There are lots of pro tips available around the internet for having a successful, enjoyable academic conference. My advisor suggests presenting at no more than two per year (since they can be a huge time and money sink between preparation and travel). He is also an advocate of the belt and suspenders approach for presentations. (He usually has full presentation notes written down so he can present even if he forgets how to speak English, and brings his computer and a jump drive and a paper copy of his Power Point.)
Once upon a time, when I went to an asphalt pavement conference with my dad at some point during the 1990s, there was a presenter whose Power Point presentation didn’t work, so he pulled out his overhead copy (as in, slides printed on clear plastic sheets of paper – then you shine a light bulb through them and voila! presentation).

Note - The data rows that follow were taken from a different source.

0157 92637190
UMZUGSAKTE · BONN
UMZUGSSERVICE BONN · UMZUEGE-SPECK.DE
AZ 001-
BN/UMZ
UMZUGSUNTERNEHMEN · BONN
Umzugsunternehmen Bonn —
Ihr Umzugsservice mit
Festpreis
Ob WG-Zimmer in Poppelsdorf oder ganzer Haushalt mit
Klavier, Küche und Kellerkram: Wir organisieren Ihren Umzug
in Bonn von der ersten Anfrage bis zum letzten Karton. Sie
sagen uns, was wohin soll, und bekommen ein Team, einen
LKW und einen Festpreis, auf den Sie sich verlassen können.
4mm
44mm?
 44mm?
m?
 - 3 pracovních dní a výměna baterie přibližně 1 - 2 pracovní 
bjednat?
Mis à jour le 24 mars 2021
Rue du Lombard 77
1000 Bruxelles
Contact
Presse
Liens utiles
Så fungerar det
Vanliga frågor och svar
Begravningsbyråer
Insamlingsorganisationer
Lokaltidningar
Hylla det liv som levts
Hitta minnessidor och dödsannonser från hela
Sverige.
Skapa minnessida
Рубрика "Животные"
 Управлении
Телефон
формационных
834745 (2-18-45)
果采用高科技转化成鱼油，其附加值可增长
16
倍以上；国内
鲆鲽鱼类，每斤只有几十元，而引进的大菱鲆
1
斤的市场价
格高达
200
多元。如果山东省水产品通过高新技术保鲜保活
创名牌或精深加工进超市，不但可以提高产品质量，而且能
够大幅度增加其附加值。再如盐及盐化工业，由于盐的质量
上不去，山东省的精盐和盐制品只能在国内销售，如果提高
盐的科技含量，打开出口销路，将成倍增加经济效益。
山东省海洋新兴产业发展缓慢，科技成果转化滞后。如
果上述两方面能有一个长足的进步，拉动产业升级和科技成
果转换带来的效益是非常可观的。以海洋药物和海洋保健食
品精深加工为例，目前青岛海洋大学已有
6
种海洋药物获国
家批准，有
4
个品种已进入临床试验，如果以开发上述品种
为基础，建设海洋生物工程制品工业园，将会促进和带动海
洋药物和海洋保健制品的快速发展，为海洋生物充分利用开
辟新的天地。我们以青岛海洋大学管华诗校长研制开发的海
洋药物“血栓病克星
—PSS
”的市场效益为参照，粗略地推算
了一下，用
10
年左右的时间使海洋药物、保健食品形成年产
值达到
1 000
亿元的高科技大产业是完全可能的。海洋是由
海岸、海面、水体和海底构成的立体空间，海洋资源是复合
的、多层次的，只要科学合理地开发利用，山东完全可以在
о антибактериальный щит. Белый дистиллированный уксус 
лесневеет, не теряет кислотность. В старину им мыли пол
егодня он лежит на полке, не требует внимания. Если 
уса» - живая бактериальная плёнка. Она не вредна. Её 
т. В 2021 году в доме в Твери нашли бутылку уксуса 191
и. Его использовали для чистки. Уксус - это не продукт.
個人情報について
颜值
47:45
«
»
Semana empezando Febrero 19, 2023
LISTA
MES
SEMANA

He was totally unphased by his now un-animated bingo slide, and his talk proceeded without a hitch. I was very impressed that he knew how to make transparencies (it’s a dying art, I tell you), but more so that he had over-prepared, so it’s something I do for all of my presentations.
Being over-prepared pays off more often than it doesn’t. For example, reading the conference booklet before you go (even if it’s on the flight out) will allow you to form an action plan. As I flipped through the 500-page Pop Culture Association conference booklet in San Antonio, I noticed a presentation on the Canadian Whites (comic books from WWII). I went to that presentation and now have lots of great things to show for it, including a full copy of Nelvana of the Northern Lights, a new research buddy, and an industry contact (rolled into one awesome person!). We became Facebook friends and now we’re planning on writing an article together. Good things abound!
If you’re over-prepared, you will also feel more comfortable with your talk, be able to make (or plan elaborate) jokes, anticipate questions, garner better audience participation (if that’s your bag), and generally have a happier, more pleasant conference. This applies for non-academic conferences, informal presentations, and teaching.
And this post is ready only four minutes past my self-imposed deadline.